Knoxville church advocates for fair working conditions in eastern Tennessee

Knoxville church advocates for fair working conditions in eastern Tennessee

July 26, 2012
Written by Anthony Moujaes

From supporting workers who sought unionization to advocacy work following the on-the-job deaths of two construction workers, Church of the Savior UCC wants to raise awareness for economic justice issues in east Tennessee.

The Knoxville, Tenn., congregation is closer to reaching that goal now that the church is the new home for an Interfaith Worker Justice center serving the eastern Tennessee area.

"This is one step we are taking to bring greater focus to our efforts in the area of economic justice," said the Rev. John Gill, senior pastor for Church of the Savior.

For the last year, Church of the Savior has talked about becoming actively involved in the UCC's Economic Justice Covenant, which was approved at the 2009 General Synod.

"[We're] rich in our life as a community of faith," he said. "It's not hard to exist in your own bubble. The involvement helps us become aware of the realities of others in our community … and work with them in their efforts."

Church of the Savior has worked with IWJ in the area since 2005, and was part of several successful campaigns:

  • Members supported immigrant workers seeing to be unionized in a chicken processing plant in Morristown, Tenn., as reported by the New York Times.
  • They stood with local school janitors whose jobs were set to be outsourced.
  • They were part of a memorial service and rallies to increase awareness of safety issues that resulted in the death of two workers during construction of a Knoxville bridge. That story appeared on CBS-affiliate WVLT's website.

Edie Rasell, the UCC's Minister for Economic Justice, said workers are under siege across the country.
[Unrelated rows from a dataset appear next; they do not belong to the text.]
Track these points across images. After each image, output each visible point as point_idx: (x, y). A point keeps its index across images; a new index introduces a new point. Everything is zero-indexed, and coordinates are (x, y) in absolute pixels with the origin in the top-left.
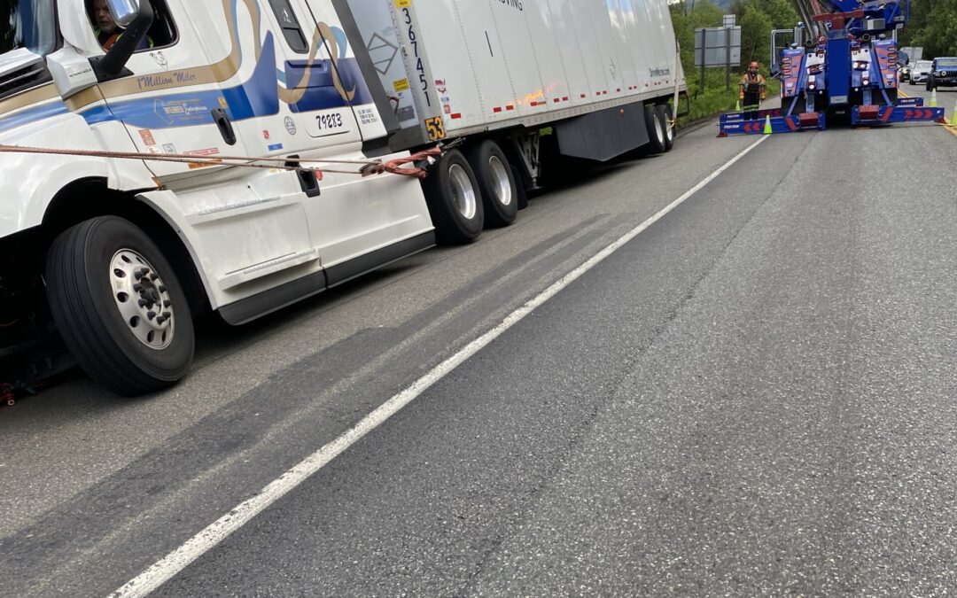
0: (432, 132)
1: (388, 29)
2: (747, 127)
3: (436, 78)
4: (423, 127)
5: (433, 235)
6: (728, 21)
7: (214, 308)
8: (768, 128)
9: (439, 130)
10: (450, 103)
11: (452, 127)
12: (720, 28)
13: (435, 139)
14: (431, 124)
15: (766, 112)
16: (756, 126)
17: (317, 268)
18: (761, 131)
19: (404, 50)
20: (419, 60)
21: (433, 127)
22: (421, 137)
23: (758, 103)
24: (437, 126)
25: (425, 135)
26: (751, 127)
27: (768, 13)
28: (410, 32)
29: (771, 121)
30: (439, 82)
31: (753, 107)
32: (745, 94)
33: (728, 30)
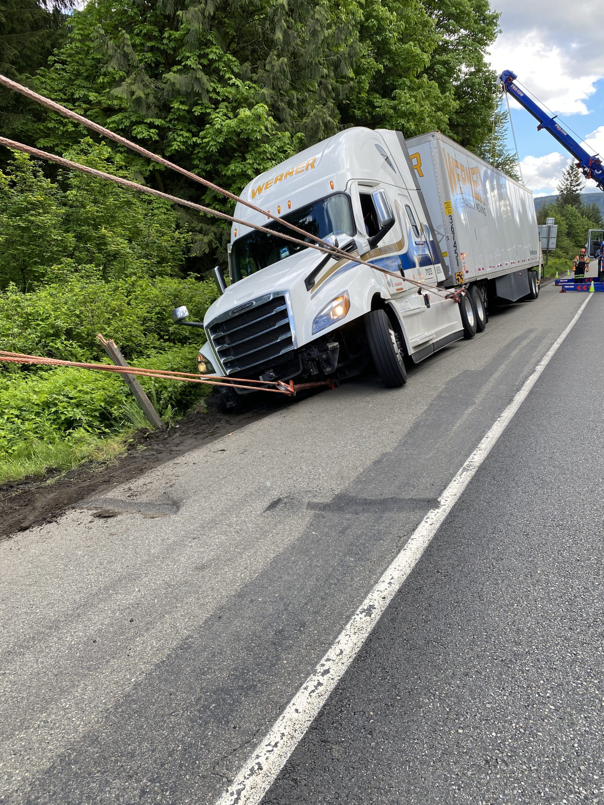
0: (458, 279)
1: (440, 226)
2: (578, 288)
3: (461, 252)
4: (454, 277)
5: (463, 332)
6: (549, 222)
7: (410, 355)
8: (592, 288)
9: (462, 278)
10: (465, 265)
11: (467, 278)
12: (544, 226)
13: (459, 283)
14: (458, 275)
15: (589, 280)
16: (584, 287)
17: (431, 342)
18: (588, 290)
19: (448, 237)
20: (455, 242)
21: (459, 277)
22: (452, 282)
23: (584, 273)
24: (461, 276)
25: (454, 280)
26: (581, 288)
27: (563, 216)
28: (452, 228)
29: (594, 284)
30: (462, 254)
31: (580, 276)
32: (576, 268)
33: (549, 227)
Wages have been stagnant or falling for 40 years, benefits are disappearing or becoming more expensive, and in lower paying jobs some workers aren't paid for all the hours they work.

"Few workers have unions that might be able to fix some of these problems, and workers who try to form unions are too often harassed, penalized by their employer, and even fired," Rasell said. "All workers deserve fair pay and benefits, decent and safe working conditions, and respect. People of God are called to stand with and support workers to help them get fair treatment. I thank God for Church of the Savior's courage and commitment to justice. They are doing a wonderful and much-needed ministry among workers in Knoxville."

Gill said the church has a history of local involvement with interfaith justice groups, including IWJ and Justice with Jobs, but it would like to expand and develop an institutional base for informational purposes and create more opportunities for the congregation to be involved.

"There's a sense of growing inequity (in society), and it can be hard to find concrete ways to respond, but the IWJ-JWJ outlets can provide some options to make a difference," Gill said. "There's a real potential for common good, for justice equality."

Gill said so far there are about 40 religious leaders on board with the idea, and four to five organizations are active in an official capacity. "We have hopes of expanding our circle of faith community," Gill said.